A major divider in the struggle of Buttonwillow against Laidlaw Environmental was the issue of race. While the LAC could have spent time gathering community support and increasing awareness about the toxins, the committee members were instead battling racial discrimination and a debate with the county about Spanish translation. A local community group, known as Padres Hacia una Vida Mejor, worked for these particular rights. Furthermore, the translation issue seemed to create a division among the county's residents. For example, in their efforts to institute Spanish translation of the EIR and public hearings, the Latino residents isolated themselves from the black and white people in the community. Many English-speaking residents did not support the translation and felt that speaking English was key if Latinos “wanted to live in [their] country”. Because of these divisions, a racial streak emerged in the community, further dividing the community and decreasing the strength of their resistance.

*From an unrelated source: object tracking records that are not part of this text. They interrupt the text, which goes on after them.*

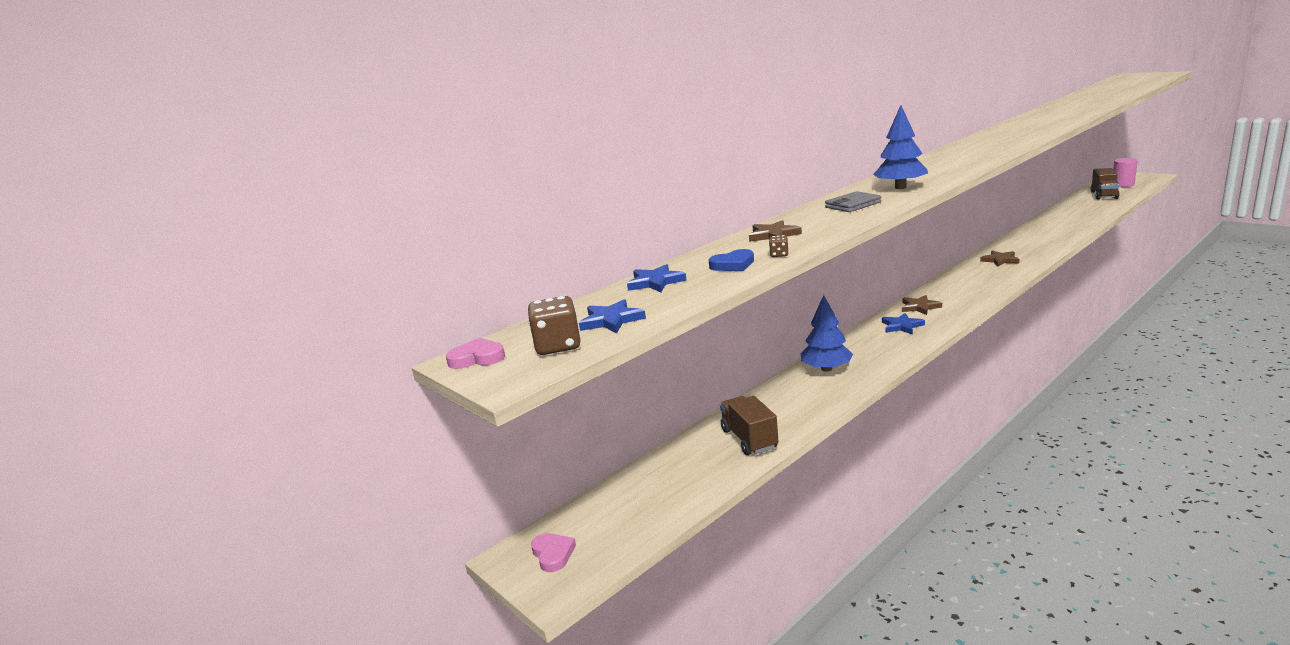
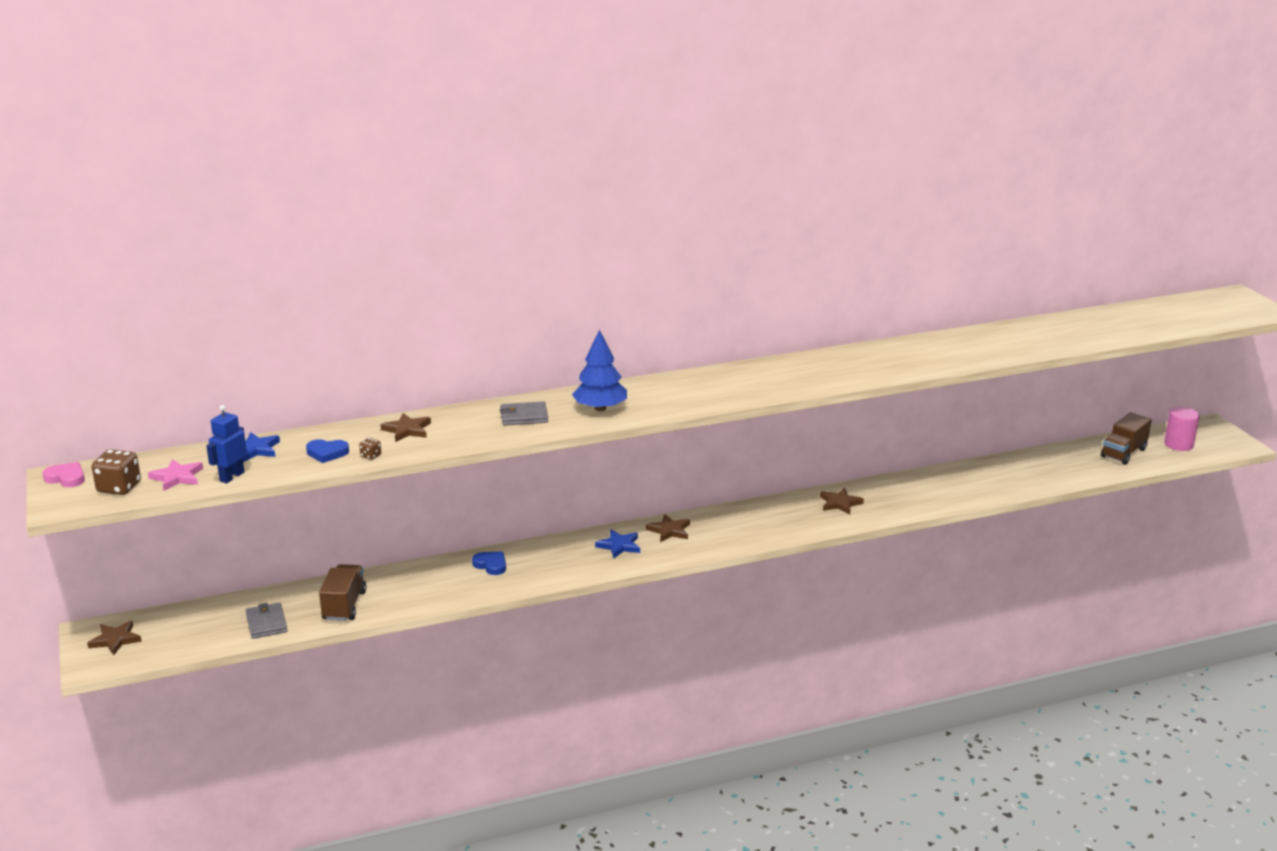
camera: 20 degrees right, 5 degrees up
pink heart [531,533,576,572] -> brown star [87,621,142,655]
blue star [579,299,646,334] -> pink star [148,459,203,491]
blue tree [800,295,853,372] -> blue heart [472,552,506,575]
none -> blue robot [206,405,247,484]
none -> grey wallet [246,603,288,639]

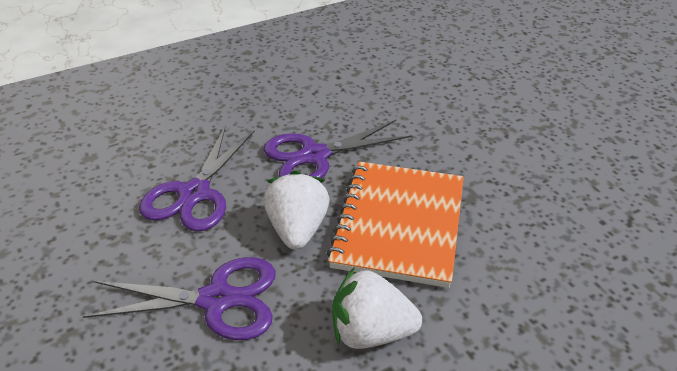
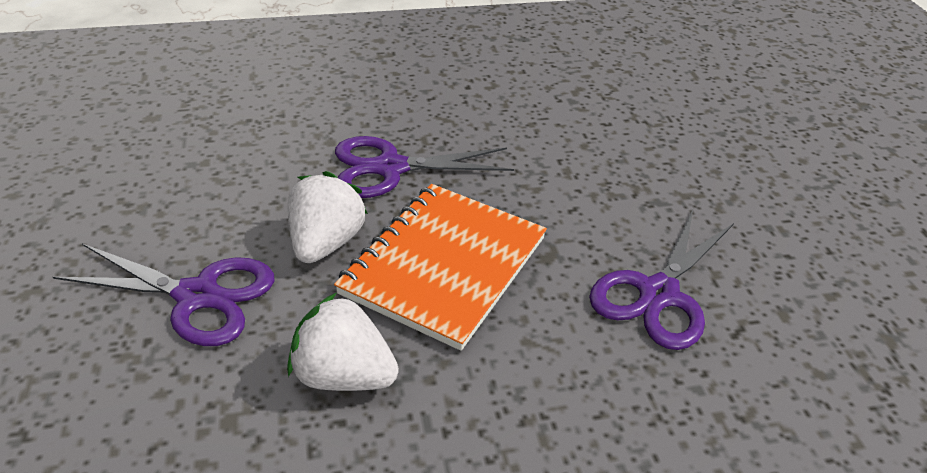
camera: 15 degrees right, 0 degrees up
purple scissors [139,127,254,232] -> purple scissors moved to [589,210,734,350]

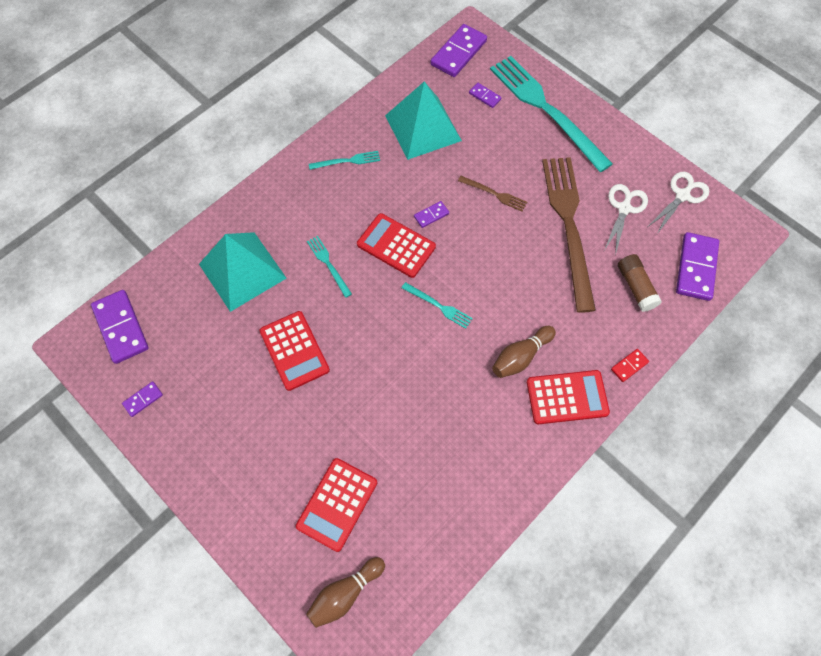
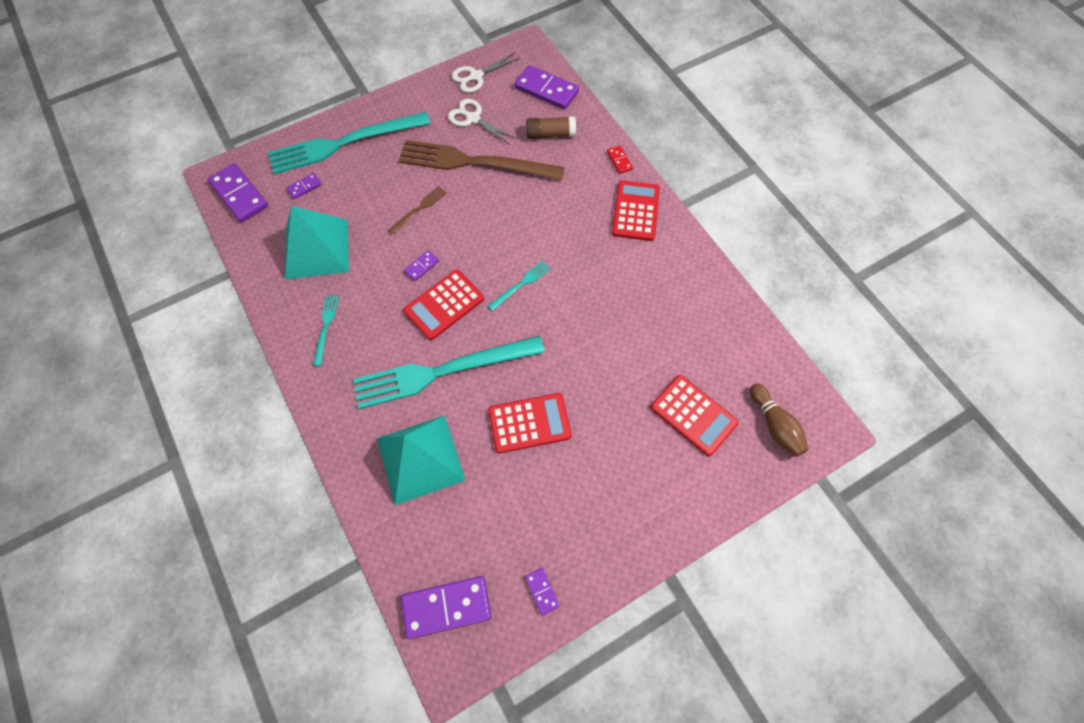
camera: 75 degrees left, 0 degrees up
turquoise fork [307,236,352,298] -> turquoise fork [353,336,545,409], size x2.38
purple domino [414,201,449,228] -> purple domino turned 60 degrees clockwise [404,250,439,281]
brown bowling pin [492,326,556,378] -> none
white scissors [649,172,709,234] -> white scissors turned 90 degrees counterclockwise [452,52,520,93]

The struggles of the Buttonwillow community still persist, and even as the residents make progress, they also face additional setbacks. Many of the myths that are often disproved by similar environmental justice cases apply to Buttonwillow. One of the primary myths initially believed by communities facing environmental injustice is that the government is “on our side.” According to Luke W. Cole, this myth is shared more widely among white Americans than among minorities, probably because minorities have historically faced several levels of governmental injustice.